Ensuring the safety of nuclear power plants cannot stop at European Union's borders, which is why the Union would ask nuclear stress tests to be held in neighbouring countries and in the world at large, as well. This is stipulated in the conclusions (p. 10, art. III), adopted on March 25 by the 27 heads of state of EU member states with regard to the nuclear crisis in Japan. The question of a Russian journalist regarding the nuclear stress tests in neighbouring countries, as well as what would happen to the plants that fail the tests caused laughter between Commission President Jose Manuel Barroso and European Council President Herman Van Rompuy as both were asking each other who was more fit to respond.
Ultimately Mr Barroso engaged with a reply by saying: "Of course we respect the sovereign rights of our neighbours but we think that global matters are a common responsibility. So we have said in our conclusions that the safety of nuclear plants obviously cannot stop at our borders and the EU will request neighbouring countries to do the same".

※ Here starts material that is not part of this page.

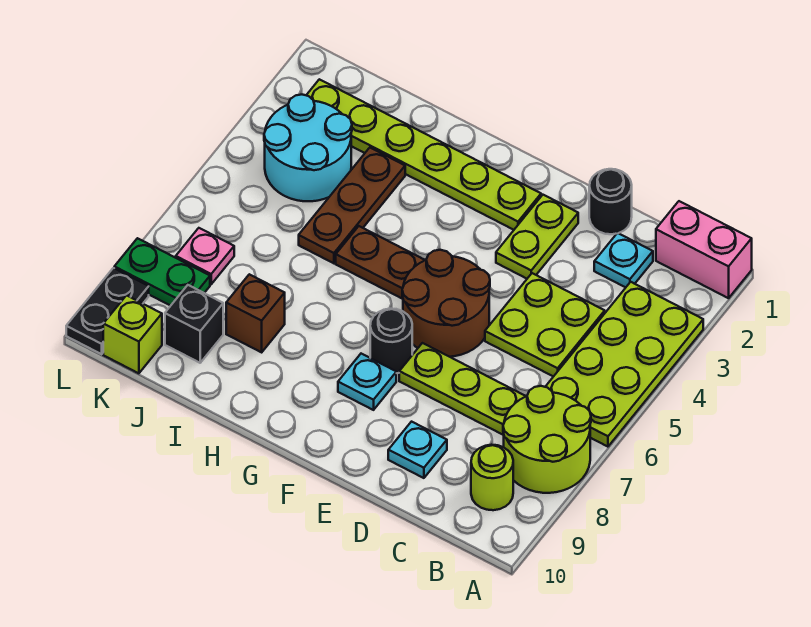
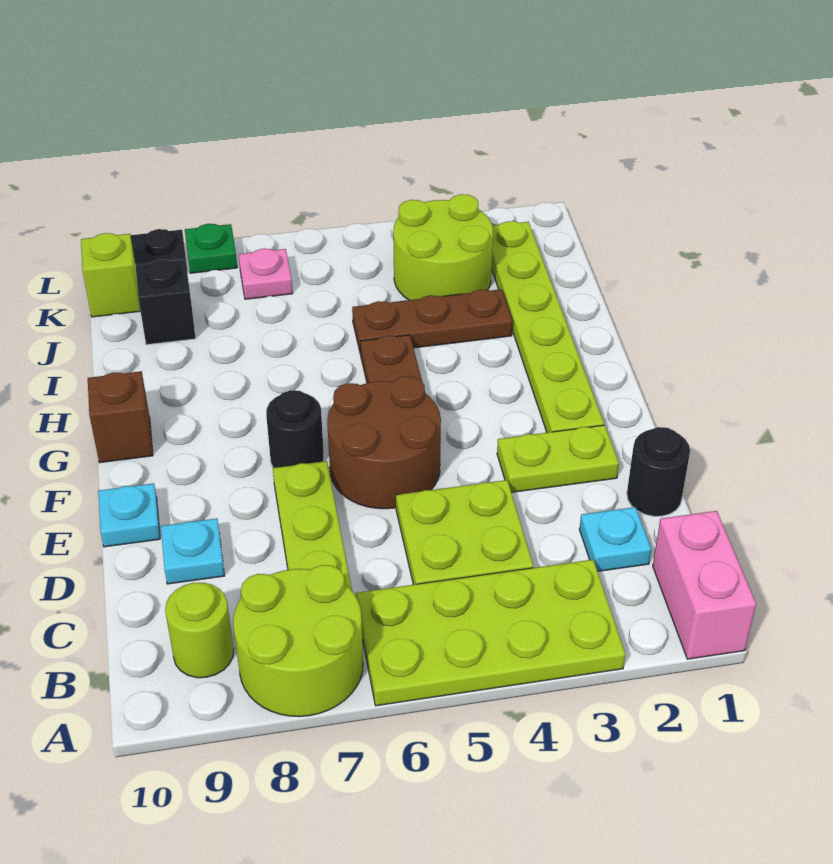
cyan 1x1 plate [338,354,396,410] -> cyan 1x1 plate moved to [98,483,160,547]
brown 1x1 brick [226,274,285,352] -> brown 1x1 brick moved to [88,371,153,463]
cyan 2x2 round brick [264,94,352,201] -> lime 2x2 round brick [393,194,493,300]
green 1x2 plate [114,238,210,306] -> green 1x1 plate [185,224,237,273]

The leaders of the 27 had agreed the following priorities to become a priority:
- The safety of all EU nuclear plants should be reviewed, on the basis of a comprehensive and transparent risk and safety assessment ("stress tests"). For the purpose the European Nuclear Safety Regulatory Group and the Commission are invited to develop as soon as possible the scope and modalities of these tests in a coordinated framework in the light of lessons learned from the accident in Japan and with the full involvement of Member States. An important element is that the assessments will be conducted by independent national authorities and through peer review and then published. The European Council will assess initial findings by the end of 2011, on the basis of a report from the Commission;
- The Commission will review the existing legal and regulatory framework for the safety of nuclear installations and will propose by the end of 2011 any improvements that may be necessary. Member States should ensure the full implementation of the Directive on the safety of nuclear installations. As euinside wrote Bulgaria has transposed the directive with amendments in the Safely Usage of Nuclear Energy Law in 2010.

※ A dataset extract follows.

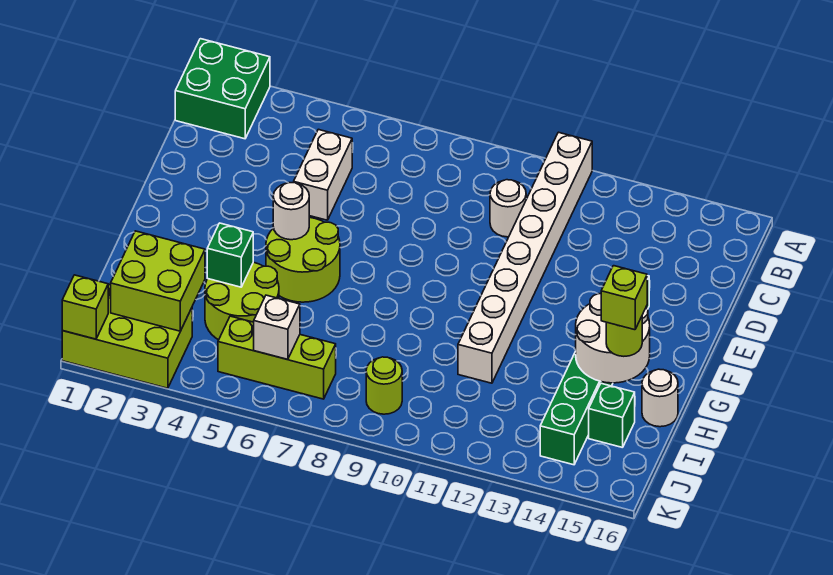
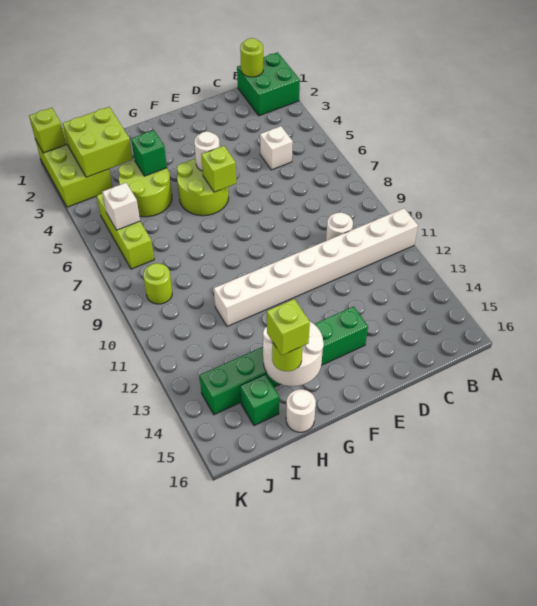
none -> lime 1x1 round brick [240,38,263,77]
white 1x2 brick [294,129,352,220] -> white 1x1 brick [260,126,293,170]
none -> lime 1x1 brick [202,146,236,192]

One of the very important questions that did not receive an answer at the Spring European Council too was whether the nuclear stress tests will be obligatory. According to the initial agreement of the ministers of transport, economy or energy at their extraordinary council on March 21st, inspections were to be voluntary. To the same question Jose Manuel Barroso replied at the news conference on Friday like this: "We are not yet in a position to tell you how we are going to do them. All nuclear sites in Europe will be a subject of nuclear inspections. But the modalities have to be prepared by the network of operators. These modalities have to be universal for Europe".
As it became clear after the energy council on March 21st, the criteria for the inspections are yet to be developed as the 143 nuclear power plants in the EU are at a different age and were built with different technologies. Then the Commissioner on Energy, Gunter Oettinger, underlined that it was important the inspections to include tests like a plane crash or cyber-attack.
On March 25th the Bulgarian government information service announced that the tests for the nuclear power station Kozlodui have already started. According to the press release Prime Minister Boyko Borissov said this before journalists in Brussels after the Spring European Council. The stress tests are being held under the surveillance of the national Agency for Nuclear Regulation, as foreign observers from the International Atomic Energy Agency have also been invited. In the words of Mr Borissov Commission President Jose Manuel Barroso had praised Bulgaria for starting the the tests.
"President Barroso especially praised Bulgaria for starting the stress tests. Our insistence was in this process the European Commission to have a leading role, aside from the national independent bodies that inspect the nuclear plants. The results are being sent to an analytical body of the Commission. Thus we have transparency. I think this is precisely why President Barroso praised Bulgaria", the PM is quoted as saying. He had offered any possible failures to be taken into account during the tests. It is not clear why our country has started the tests, given that the universal criteria are still not developed as agreed at the European Council, on the basis of what had been approved before that by the ministers.
In fact, an important detail is also the fact that while the discussion of the criteria is taking place, as well as whether they should be obligatory or not, it will be also considered plans for future nuclear power plants to be stress tested. This detail is extremely important in terms of Bulgaria's plans to complete the construction of its second power plant in Belene. Maybe this is the only way Bulgarian society to learn the facts around this project and not only the political arguments for or against the realisation of the project.